The primary achievements of this research are as follows:

• Soil erosion in the northern foothills of the Qinling Mountains is predominantly characterised by moderate and gentle erosion. In 2023, the average soil erosion modulus is 233.515 tonnes per square kilometre per year, resulting in a total soil erosion amount of 85,233.046 tonnes per year. Between 2018 and 2023, there has been an improvement in the soil erosion situation in the northern foothills of the Qinling Mountains. Both the area affected by erosion and the intensity of erosion have shown a consistent decrease. The process of soil erosion, specifically of moderate and higher grades, has progressively moved from the research area’s northeastern and southwestern sections to the northern foothills’ western region. The centre region displays reduced soil erosion, predominantly characterised by minimal and moderate erosion.

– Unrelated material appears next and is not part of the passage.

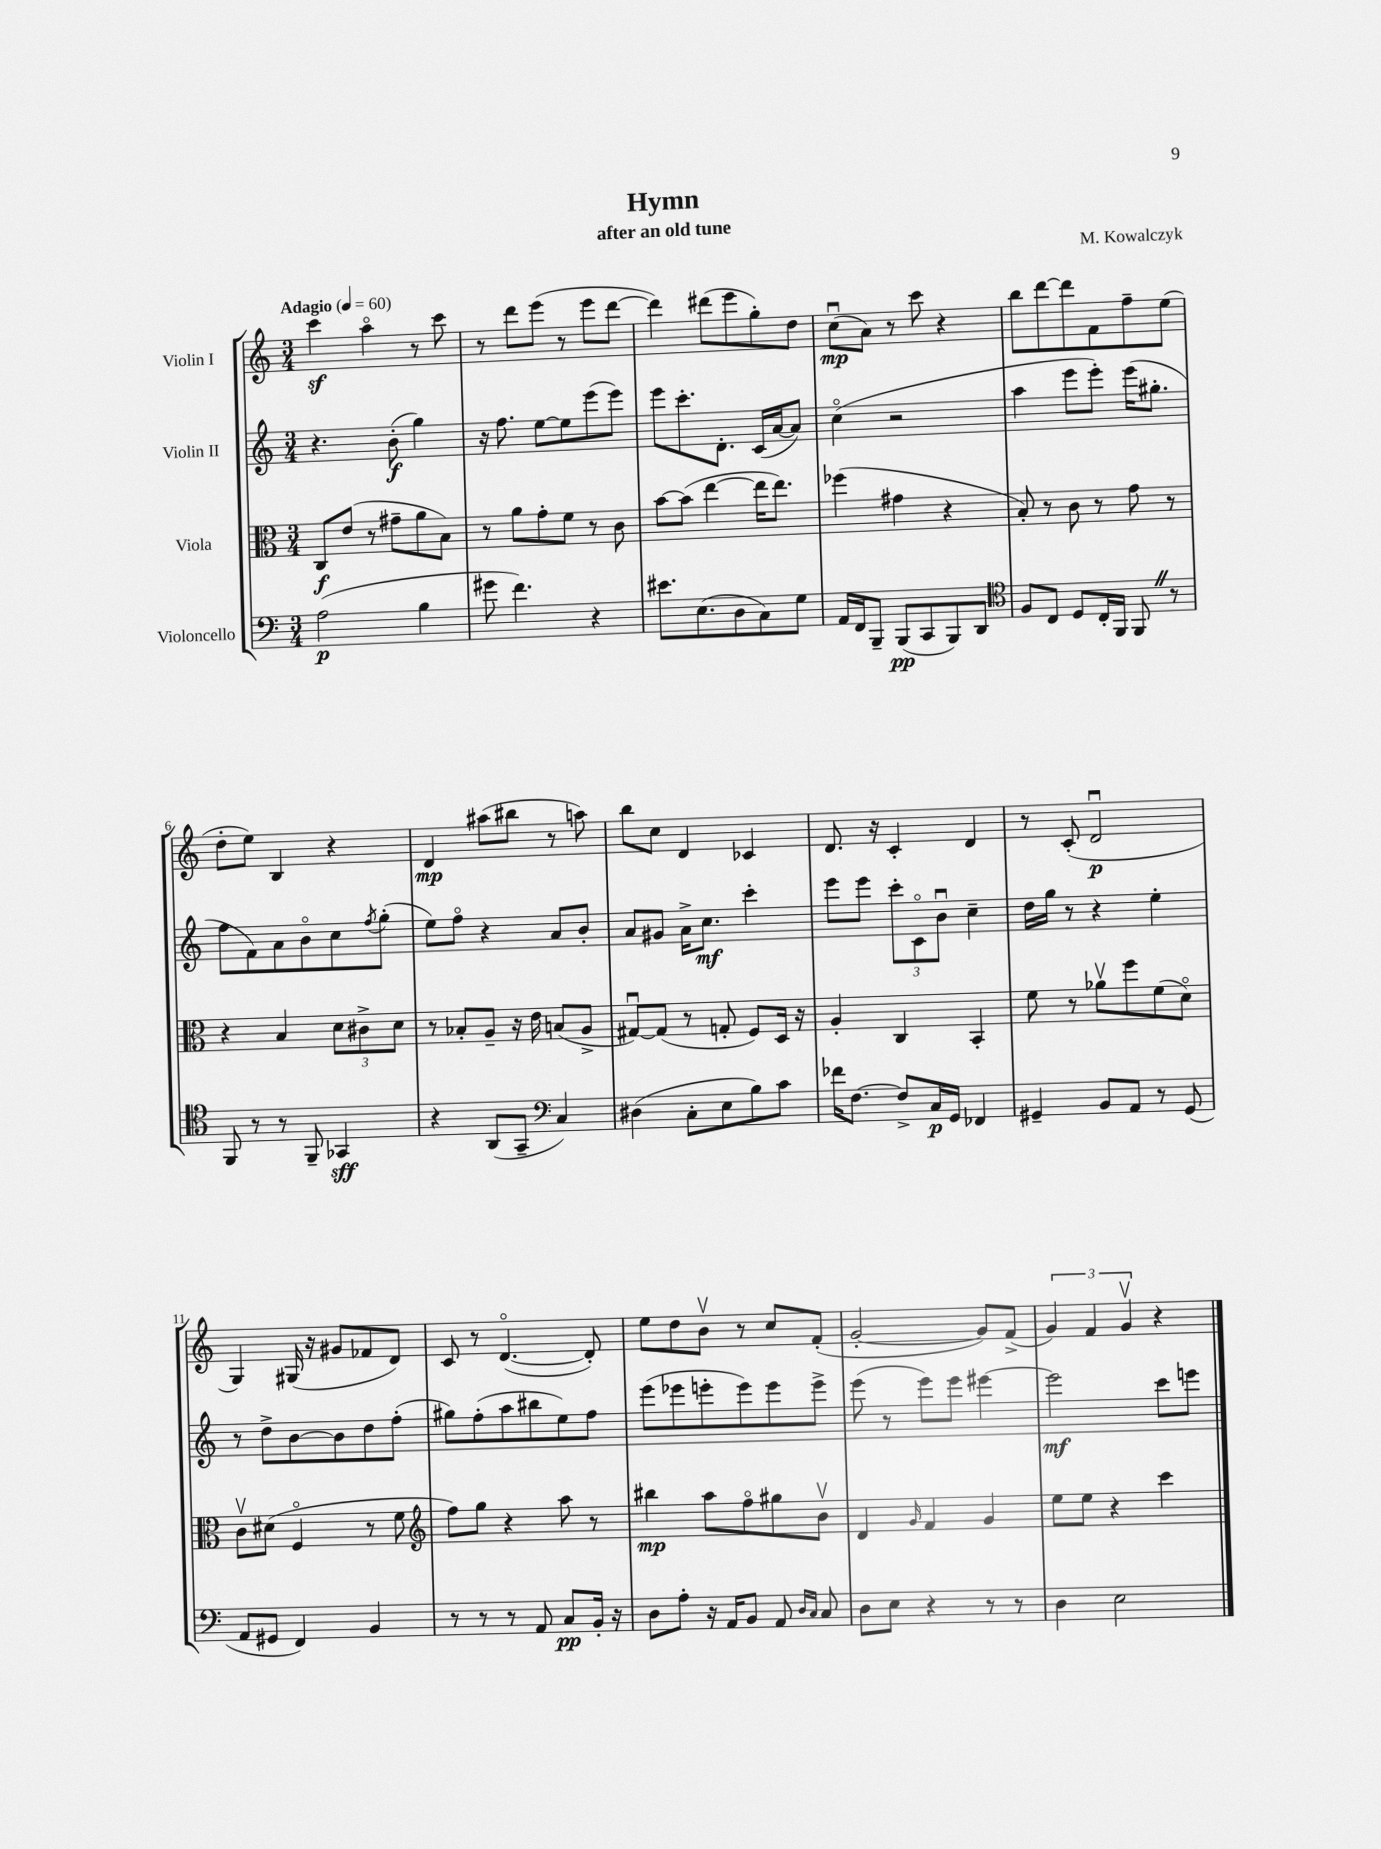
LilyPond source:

• Topographic features, including height and slope, strongly influence soil erosion in the northern foothills of the Qinling Mountains. The soil erosion area in the study region has a declining tendency on both sides as elevation increases, primarily due to variations in slope. The centre area, characterised by slopes ranging from 15° to 25°, experiences the most significant decrease in soil erosion. The concentrated region for erosion, which plays a significant role in soil erosion prevention and control, has been discovered to have an elevation range of 500–1500 m and a slope range of 15°–25°. The river valleys and mountain basins are the main areas affected by soil erosion in the northern foothills of the Qinling Mountains. In these areas, the soil erosion modulus is higher, while the slopes of the mountains show a gradual decrease in soil erosion. In the Heihe River Basin, 29.49% of the erosion quantity in the entire region is attributed to biodiversity conservation and habitat units. The Laohe River Basin exhibits the highest soil erosion modulus, measuring 20.620 t/(km²·a), underscoring the importance of implementing soil and water conservation measures and habitat restoration initiatives in this region.

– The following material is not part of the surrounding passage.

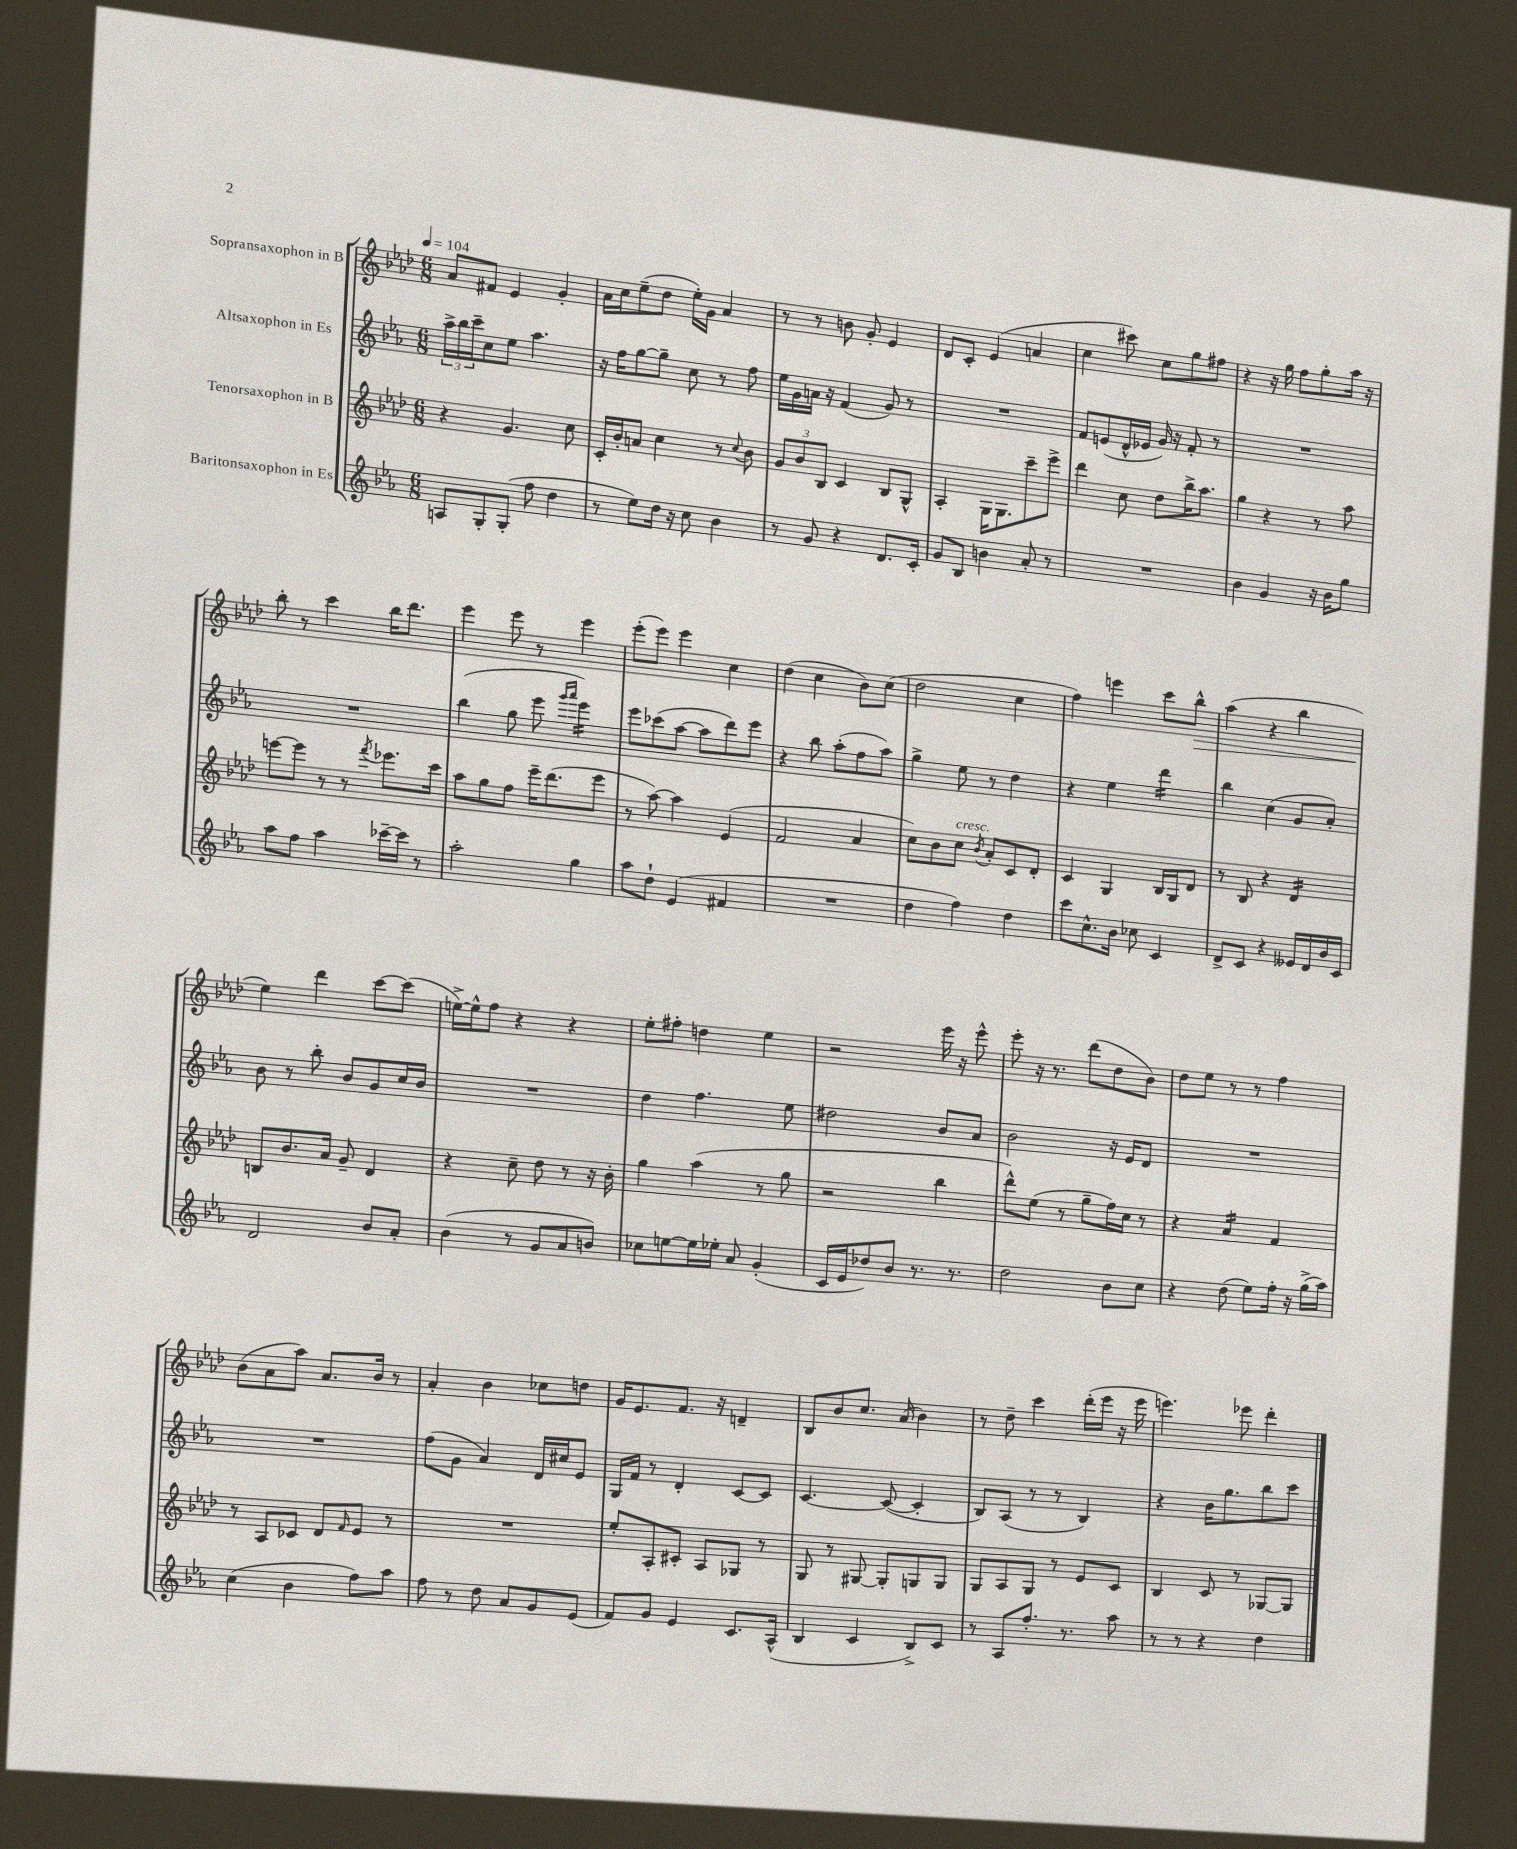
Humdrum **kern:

• The main land use categories contributing to soil erosion in the northern foothills of the Qinling Mountains are forests, grasslands, and cultivated land. The erosion occurring on cultivated land and woods at a small scale is diminishing, and there is a declining tendency in erosion at other levels. In grasslands, there is a rising pattern in both micro-scale and severe erosion, while other levels of erosion show a declining tendency.

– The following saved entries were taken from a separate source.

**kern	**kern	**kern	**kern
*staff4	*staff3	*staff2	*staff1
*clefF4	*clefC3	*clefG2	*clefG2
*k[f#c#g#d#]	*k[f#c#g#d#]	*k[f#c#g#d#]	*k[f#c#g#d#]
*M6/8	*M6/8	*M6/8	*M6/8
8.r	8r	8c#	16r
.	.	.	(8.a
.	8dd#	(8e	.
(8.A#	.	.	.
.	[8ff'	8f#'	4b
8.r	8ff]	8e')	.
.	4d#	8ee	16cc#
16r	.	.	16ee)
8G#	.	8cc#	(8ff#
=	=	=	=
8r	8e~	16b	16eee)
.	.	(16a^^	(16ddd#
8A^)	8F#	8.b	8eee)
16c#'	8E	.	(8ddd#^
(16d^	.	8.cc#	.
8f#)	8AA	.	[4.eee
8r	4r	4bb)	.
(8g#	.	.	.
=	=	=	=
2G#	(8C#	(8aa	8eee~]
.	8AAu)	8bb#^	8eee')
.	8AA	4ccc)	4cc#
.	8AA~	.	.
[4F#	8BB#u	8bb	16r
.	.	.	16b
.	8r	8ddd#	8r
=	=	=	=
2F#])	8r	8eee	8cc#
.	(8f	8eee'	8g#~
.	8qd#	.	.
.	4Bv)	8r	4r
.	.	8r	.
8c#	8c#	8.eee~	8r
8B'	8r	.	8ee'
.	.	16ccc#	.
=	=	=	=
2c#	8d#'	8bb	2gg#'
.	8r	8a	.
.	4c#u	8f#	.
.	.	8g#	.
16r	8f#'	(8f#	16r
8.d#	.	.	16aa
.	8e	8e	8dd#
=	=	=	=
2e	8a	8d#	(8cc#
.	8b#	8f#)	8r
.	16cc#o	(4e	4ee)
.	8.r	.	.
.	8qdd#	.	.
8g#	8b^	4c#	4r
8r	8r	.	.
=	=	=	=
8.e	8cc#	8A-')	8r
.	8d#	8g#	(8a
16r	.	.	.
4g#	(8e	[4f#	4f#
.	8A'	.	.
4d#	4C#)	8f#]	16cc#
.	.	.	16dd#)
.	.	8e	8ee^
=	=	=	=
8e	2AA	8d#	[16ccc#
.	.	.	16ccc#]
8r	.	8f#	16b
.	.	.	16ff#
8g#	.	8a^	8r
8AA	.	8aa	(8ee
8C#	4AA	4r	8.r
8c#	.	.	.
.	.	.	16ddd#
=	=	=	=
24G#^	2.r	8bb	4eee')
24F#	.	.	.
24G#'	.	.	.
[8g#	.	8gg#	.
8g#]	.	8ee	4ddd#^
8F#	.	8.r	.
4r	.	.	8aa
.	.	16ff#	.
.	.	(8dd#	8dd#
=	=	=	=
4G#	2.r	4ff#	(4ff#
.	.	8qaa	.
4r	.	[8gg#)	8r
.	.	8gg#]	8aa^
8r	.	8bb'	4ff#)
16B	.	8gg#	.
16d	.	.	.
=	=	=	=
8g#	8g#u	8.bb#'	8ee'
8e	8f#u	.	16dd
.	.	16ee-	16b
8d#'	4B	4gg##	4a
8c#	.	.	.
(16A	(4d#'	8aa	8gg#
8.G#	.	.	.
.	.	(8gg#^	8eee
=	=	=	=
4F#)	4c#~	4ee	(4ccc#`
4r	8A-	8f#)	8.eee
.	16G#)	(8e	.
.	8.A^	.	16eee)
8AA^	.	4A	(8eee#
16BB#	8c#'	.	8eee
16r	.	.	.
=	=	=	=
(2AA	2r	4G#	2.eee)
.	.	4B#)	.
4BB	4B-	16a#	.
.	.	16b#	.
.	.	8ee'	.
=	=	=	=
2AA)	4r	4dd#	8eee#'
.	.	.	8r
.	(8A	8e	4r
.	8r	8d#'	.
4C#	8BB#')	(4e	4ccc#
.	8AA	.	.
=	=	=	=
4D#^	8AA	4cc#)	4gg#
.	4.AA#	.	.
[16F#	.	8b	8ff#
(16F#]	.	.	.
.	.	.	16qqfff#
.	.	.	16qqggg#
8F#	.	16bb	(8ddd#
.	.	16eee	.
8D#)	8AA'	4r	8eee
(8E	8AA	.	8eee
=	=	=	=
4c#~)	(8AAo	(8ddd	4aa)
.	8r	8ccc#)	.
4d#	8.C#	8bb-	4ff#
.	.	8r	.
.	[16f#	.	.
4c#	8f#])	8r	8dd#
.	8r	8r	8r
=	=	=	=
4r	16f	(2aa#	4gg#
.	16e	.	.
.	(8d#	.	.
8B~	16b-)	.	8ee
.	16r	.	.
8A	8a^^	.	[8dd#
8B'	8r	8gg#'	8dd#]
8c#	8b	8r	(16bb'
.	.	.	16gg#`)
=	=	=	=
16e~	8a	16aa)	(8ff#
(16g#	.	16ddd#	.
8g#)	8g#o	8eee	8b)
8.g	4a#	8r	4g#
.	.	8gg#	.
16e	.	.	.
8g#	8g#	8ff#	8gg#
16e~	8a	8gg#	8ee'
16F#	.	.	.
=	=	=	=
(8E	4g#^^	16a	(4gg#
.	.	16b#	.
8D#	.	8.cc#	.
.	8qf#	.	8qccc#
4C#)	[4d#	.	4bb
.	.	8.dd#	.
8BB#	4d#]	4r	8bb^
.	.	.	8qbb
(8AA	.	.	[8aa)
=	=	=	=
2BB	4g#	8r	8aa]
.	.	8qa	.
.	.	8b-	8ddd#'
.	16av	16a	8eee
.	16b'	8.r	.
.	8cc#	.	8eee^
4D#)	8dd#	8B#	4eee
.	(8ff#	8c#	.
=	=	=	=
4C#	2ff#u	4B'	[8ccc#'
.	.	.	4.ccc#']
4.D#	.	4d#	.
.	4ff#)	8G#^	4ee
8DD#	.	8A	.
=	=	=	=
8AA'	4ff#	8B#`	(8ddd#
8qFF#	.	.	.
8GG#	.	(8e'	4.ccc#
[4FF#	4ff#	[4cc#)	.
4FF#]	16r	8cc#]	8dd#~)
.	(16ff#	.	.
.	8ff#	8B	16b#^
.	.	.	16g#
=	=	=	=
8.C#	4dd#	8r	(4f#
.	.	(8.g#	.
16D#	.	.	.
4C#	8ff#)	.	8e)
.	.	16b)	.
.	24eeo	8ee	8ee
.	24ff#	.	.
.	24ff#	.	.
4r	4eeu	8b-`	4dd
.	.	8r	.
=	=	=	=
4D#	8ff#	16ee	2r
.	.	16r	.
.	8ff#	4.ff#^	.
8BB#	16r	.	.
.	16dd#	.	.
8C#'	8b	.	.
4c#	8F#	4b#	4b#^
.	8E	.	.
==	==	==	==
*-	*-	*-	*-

Measures such as hierarchical coordination, timely storage, and sand interception can ensure ‘sufficient water quantity and clear water quality,’ and the measures are based on the priority identification and ranking of erosion modulus and erosion quantity and the results of rainfall-runoff forecasting. It will be of great significance for biodiversity conservation, soil and water conservation, and habitat quality restoration in watershed systems.